Hainanese Chicken Rice

On Saturday, my wife had decided to cook Hainanese chicken rice and so she went to Aldi to buy a free range whole chicken. My task to complete the meal, was to harvest our chilli to make a blended chilli paste and also to blend the ginger my wife was going to fry. I also had to choose a bottle of white wine to go with the meal.

To cook the chicken, I’m told by my wife that you bring a pot of water to boil. The chicken is then immersed in the water and allowed to simmered for 15 minutes. After this, the fire is turned off and you leave the chicken to continue to cook for another 10 minutes. Then comes the critical step, which is to take the whole chicken out and immerse in ice cold water to stop the overcooking of the chicken, which will make the meat dry – roughly 5-10 minutes will do. Then you have a chicken ready to be chopped and served.

Cooked whole chicken
Cooked whole chicken

My wife used a packet of ready-made seasoning for the Hainanese chicken rice. We added pandan leaves to give more flavour to the rice. This is what the rice looks like when cooked.

Hainanese chicken rice
Hainanese chicken rice

To go with the chicken, we blended our home grown chillies with lime juice, garlic and salt. This year we had mainly Bird’s eye chillies and only two Trinidad Moruga Scorpion chillies, so not quite as big a harvest as last year’s Ghost chilli which was grown indoors. But it is still reasonably spicy.
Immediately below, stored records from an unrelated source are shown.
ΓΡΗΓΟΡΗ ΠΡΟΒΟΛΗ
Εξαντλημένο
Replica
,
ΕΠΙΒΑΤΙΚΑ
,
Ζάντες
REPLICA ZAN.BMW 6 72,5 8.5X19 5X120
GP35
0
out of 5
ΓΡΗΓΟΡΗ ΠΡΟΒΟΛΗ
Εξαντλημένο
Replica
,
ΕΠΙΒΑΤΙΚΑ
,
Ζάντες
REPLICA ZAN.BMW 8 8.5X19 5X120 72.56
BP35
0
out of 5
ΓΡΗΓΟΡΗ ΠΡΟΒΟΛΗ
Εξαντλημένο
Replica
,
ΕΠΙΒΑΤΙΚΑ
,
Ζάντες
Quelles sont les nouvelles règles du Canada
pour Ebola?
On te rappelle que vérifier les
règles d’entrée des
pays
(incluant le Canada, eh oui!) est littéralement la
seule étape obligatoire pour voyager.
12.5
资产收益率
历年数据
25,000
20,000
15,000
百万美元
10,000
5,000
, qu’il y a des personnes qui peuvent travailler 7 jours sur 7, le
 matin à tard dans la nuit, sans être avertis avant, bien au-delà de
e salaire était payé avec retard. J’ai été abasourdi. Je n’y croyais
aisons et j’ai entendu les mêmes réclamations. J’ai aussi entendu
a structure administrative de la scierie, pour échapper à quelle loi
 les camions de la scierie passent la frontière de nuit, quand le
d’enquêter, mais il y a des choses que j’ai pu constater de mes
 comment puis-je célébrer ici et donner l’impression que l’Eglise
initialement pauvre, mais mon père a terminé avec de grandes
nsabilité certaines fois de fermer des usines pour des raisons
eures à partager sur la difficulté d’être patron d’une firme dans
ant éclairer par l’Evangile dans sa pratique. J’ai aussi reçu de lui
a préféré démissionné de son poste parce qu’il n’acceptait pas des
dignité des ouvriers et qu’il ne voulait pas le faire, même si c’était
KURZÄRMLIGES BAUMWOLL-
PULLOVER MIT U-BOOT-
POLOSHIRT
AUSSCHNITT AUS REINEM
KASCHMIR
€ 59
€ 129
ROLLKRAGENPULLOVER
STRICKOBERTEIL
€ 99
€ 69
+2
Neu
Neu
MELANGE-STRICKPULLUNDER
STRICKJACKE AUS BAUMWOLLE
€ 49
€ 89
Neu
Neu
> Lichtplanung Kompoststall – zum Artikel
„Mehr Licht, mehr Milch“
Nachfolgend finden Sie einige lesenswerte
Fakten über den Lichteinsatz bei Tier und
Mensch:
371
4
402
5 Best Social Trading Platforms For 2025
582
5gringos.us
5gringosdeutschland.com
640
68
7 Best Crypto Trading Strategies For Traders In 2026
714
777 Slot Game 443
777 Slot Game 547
Chilli blend - Bird's eye chillies and Trinidad Moruga Scorpion chilli
Chilli blend – Bird’s eye chillies and Trinidad Moruga Scorpion chilli

For the blended ginger, my wife chopped ginger and spring onion and fried it in oil with salt until fragrant. Then came my job of blending it to the final product.

Bottled blended ginger and spring onion
Bottled blended ginger and spring onion

Next comes the process of chopping the chicken and plating it up with the various sauces. The chillis sauce and ginger complemented the chicken very well and made it really delicious.

Hainanese chicken rice all plated up
Hainanese chicken rice all plated up
Close-up of chicken, vegetables and chilli paste
Close-up of chicken, vegetables and chilli paste
Close-up of chicken and blended ginger
Close-up of chicken and blended ginger

For the wine, I chose a 12 year old bottle of Petaluma Chardonnay from Australia. The colour was golden yellow and it was very fragrant – definitely aromas of nectarine and honey. Somehow we both felt it was even better than the Leeuwin Art Chardonnay – but it may very well be because of the use of the better wine glass with this wine (we did not have the Riedel Ouverture Magnum wine glass when drinking the Leeuwin Art Chardonnay).

Petaluma Chardonnay 2003 - 12 year old wine
Petaluma Chardonnay 2003 – 12 year old wine
Glass of Petaluma Chardonnay
Riedel Ouverture wine Glass holding the  Petaluma Chardonnay

Overall, it was a very enjoyable meal, food, sauces and wine all working well together. Definitely one of the best meals I have had.